Lee Anderson refuses to apologize for Islamist claims about Sadiq Khan

  • By Kate Vannell
  • Political Correspondent, BBC News

image caption,

Former miner Lee Anderson joins the Conservative Party after previously working for a Labor MP

Former Tory deputy leader Lee Anderson said his words were clumsy, but refused to apologize for saying Sadiq Khan was controlled by Islamists.

Mr Anderson was suspended as a Tory MP following his comments, which he says stemmed from frustration with the London mayor's record.

Rishi Sunak said the Ashfield MP's comments were wrong, but stopped short of saying if he thought they were Islamophobic.

Sir Keir Starmer said the Prime Minister lacked the “spine” to call out Islamophobia.

The Labor leader told reporters: “It's very basic. Islamophobia is something every political leader needs to call out and the Prime Minister doesn't say it because he's so weak.”

“It shouldn't be difficult to call out vague, unbiased and racist views. But people at the top of Conservative government stubbornly refuse to do so.”

The uproar was sparked by comments Mr Anderson made during a GB news debate on Friday afternoon.

Mr Anderson said: “I don't really believe the Islamists have taken control of our country, but what I do believe is that they've got control of Khan, and they've got control of London, and they've got control. Starmer too.”

He then added: “People are coming in thousands, doing whatever they want, and they are laughing at our police. It has to do with Khan, he has really left our capital to his comrades.”

Mr Anderson had replied A daily newspaper article Former Home Secretary Suella Braverman, in which she said: “The reality is that Islamists, extremists and anti-Semites are now in charge.”

Ms Braverman said Islamists had “bullied the Labor Party” over its stance on the war in Gaza and that some of the pro-Palestinian marchers had links to Islamists.

Speaking to reporters on Monday, Mr Sunak said Mr Anderson's words were “unacceptable, wrong and that's why the whip was suspended”.

He said parliamentarians had a “duty” not to provoke debate “to the detriment of others”.

The Prime Minister also denied that there were any Islamophobic tendencies in his party.

Asked whether an apology for Anderson's comments would allow him to be reinstated in the party, Transport Secretary Mark Harper said: “I'm not going to speculate on future decisions that the leadership whip might make…that would be a good start. An apology would require Lee to think about what he said, do what he was asked to do and retract those comments.” It is also to ask.

“Whether he does that is entirely up to him and we can judge accordingly.”

In a statement released via GB News – which uses the MP as a broadcaster – Mr Anderson said he would not be apologizing.

“You should never apologize when you think you are right, because doing so is a sign of weakness.

“My words may have been clumsy, but my words were full of frustration at what is happening to our beautiful capital city.”

Liberal Democrat deputy leader Daisy Cooper told Mr Sunak to “clarify”. [Lee Anderson] We will not be allowed back into the Conservative Party.

'hate'

Labor leader Anneliese Dodds has urged the Conservatives to accept a definition of Islamophobia. has been drawn By the All Party Parliamentary Committee on British Muslims.

However, the Conservatives wanted to use the term “anti-Muslim hatred” instead, Business Secretary Kemi Patenock said, adding that the Labour-backed definition would create “a blasphemy law through the back door”.

Baroness Warsi said, “As you well know, a definition like the International Holocaust Remembrance Coalition's definition of anti-Semitism is a non-legally binding operational definition, not a 'law'.”

He added that “the government has dragged down any work to tackle this kind of racism”.

In 2019, the Conservative Party launched an inquiry into how it handles claims of discrimination following allegations of Islamophobic behaviour.

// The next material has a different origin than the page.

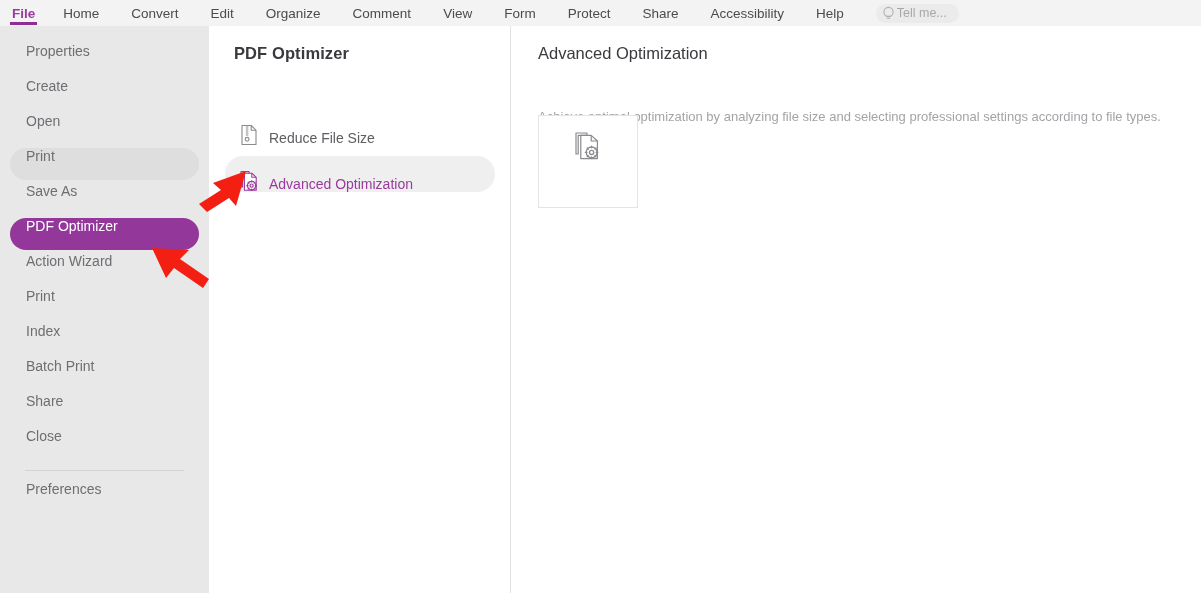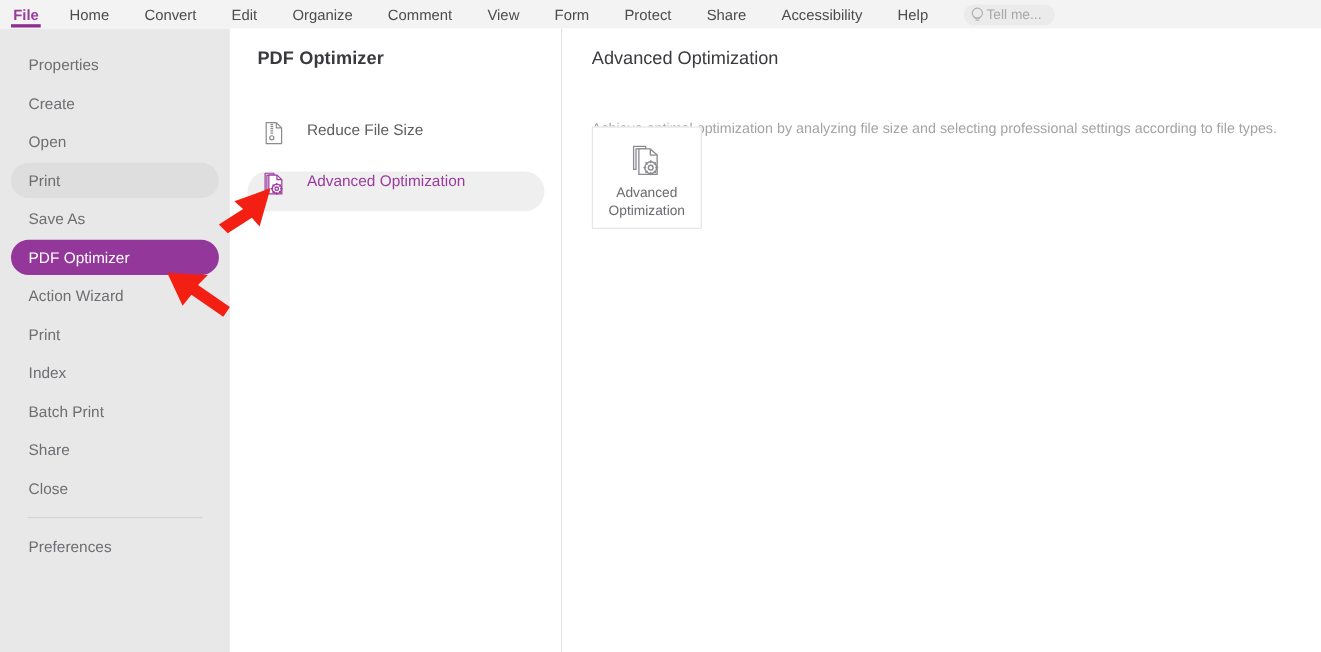"Properties" .side-item { align-items: center -> flex-start }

The report found evidence of anti-Muslim sentiment at the local federation and individual level, but said claims of “institutional racism” were not substantiated by the evidence.

'No Go Areas'

Asked about Mr Anderson's comments on BBC Radio London, Conservative MP and former London minister Paul Scully said some places such as Tower Hamlets in London and Sparkle in Birmingham had become “no-go areas”. Addressed”.

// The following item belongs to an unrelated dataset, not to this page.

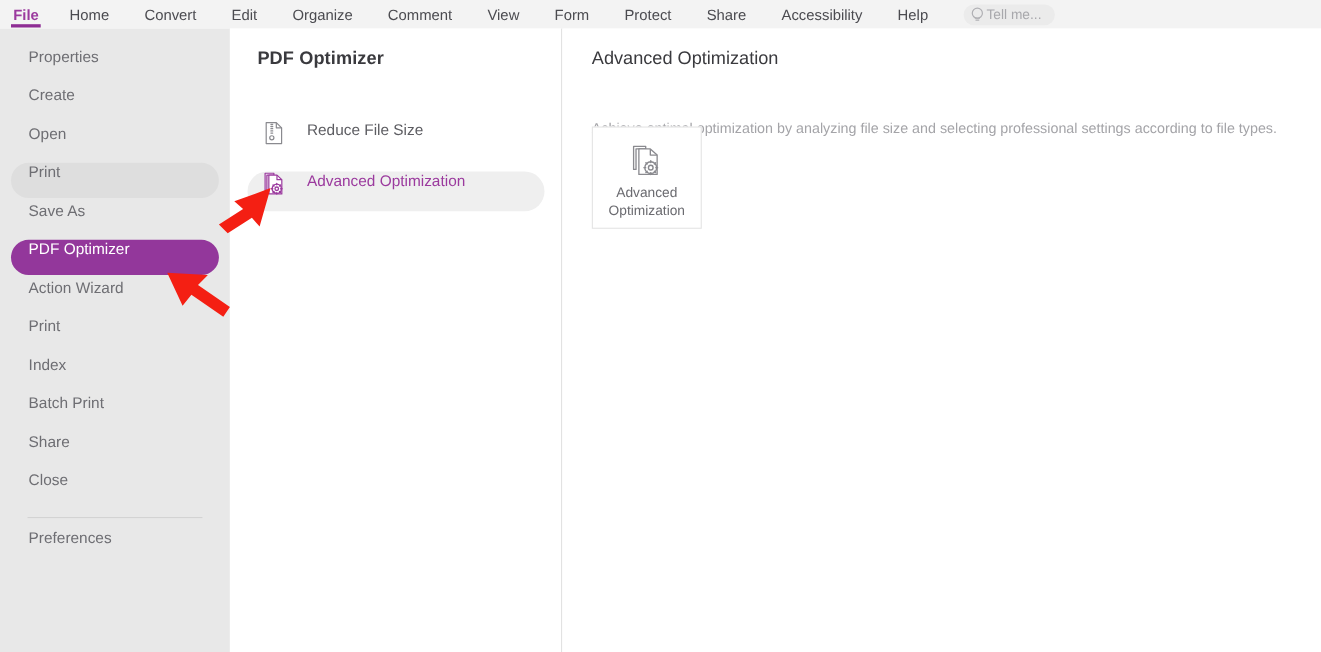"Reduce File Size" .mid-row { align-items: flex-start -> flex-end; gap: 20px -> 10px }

He said: “Lee tends to shoot from the hip. He sometimes goes too far. It was a case of him going too far.”

Birmingham Labor MP Jess Phillips urged Mr Scully to apologize for his comments about Sparkle, which he labeled “totally impulsive”.

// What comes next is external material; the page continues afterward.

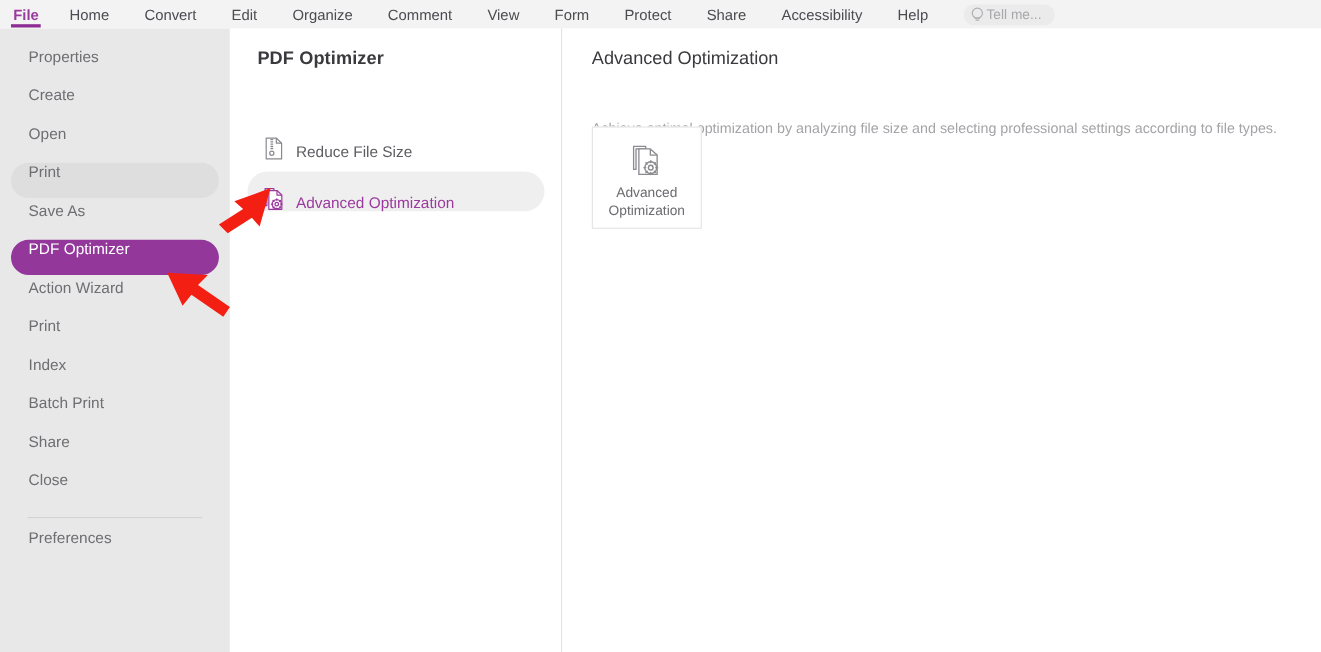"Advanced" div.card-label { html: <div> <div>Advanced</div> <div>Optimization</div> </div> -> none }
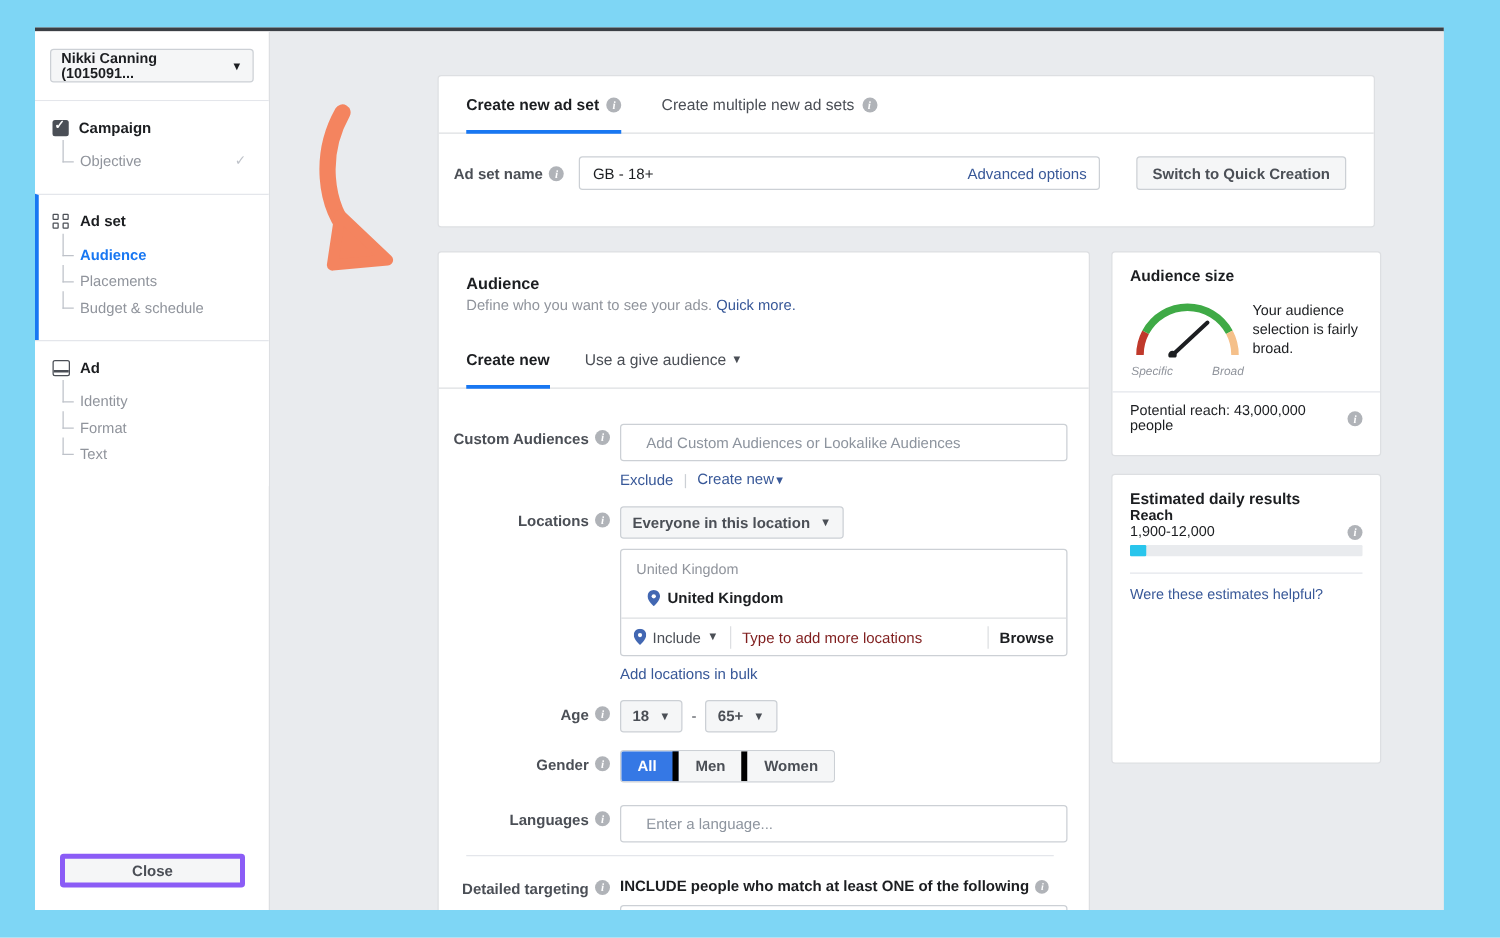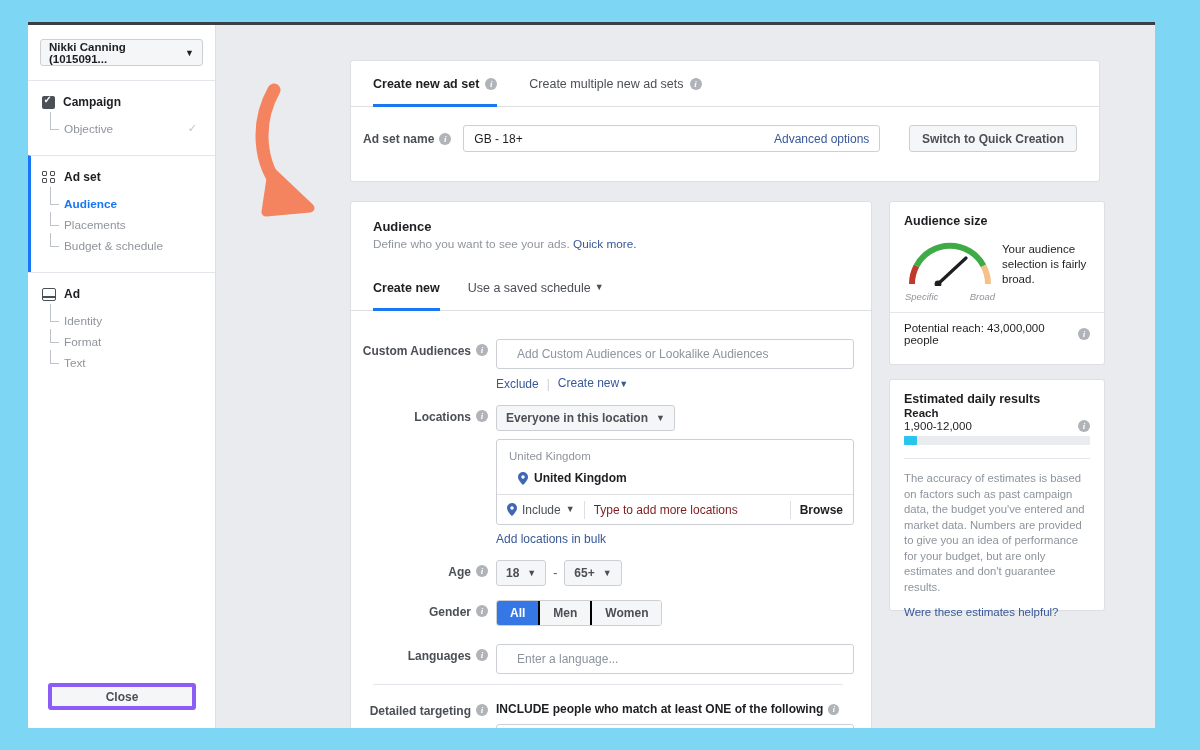"Use a saved schedule" span { text: saved schedule -> give audience }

Conservative West Midlands mayor Andy Street said: “The idea that there is a 'no-go' zone in Birmingham is news to me, and I doubt the good people of Sparkill. It's time for people in Westminster to stop the nonsense and experience. Real world.”

The Prime Minister's official spokesman said Mr Sunak disagreed with Mr Scully's comments: “The Prime Minister has spoken before about the value of different communities and societies in England.”

Defending his comments in an interview with BBC London, Mr Scully said he was referring to a “feeling”.

“There are areas where a small minority of people have difficulty mistaking their own doctrine because they are not in their religion, in their culture,” he said.

Mr Scully added: “If I have misspoken or caused offense, I apologise.”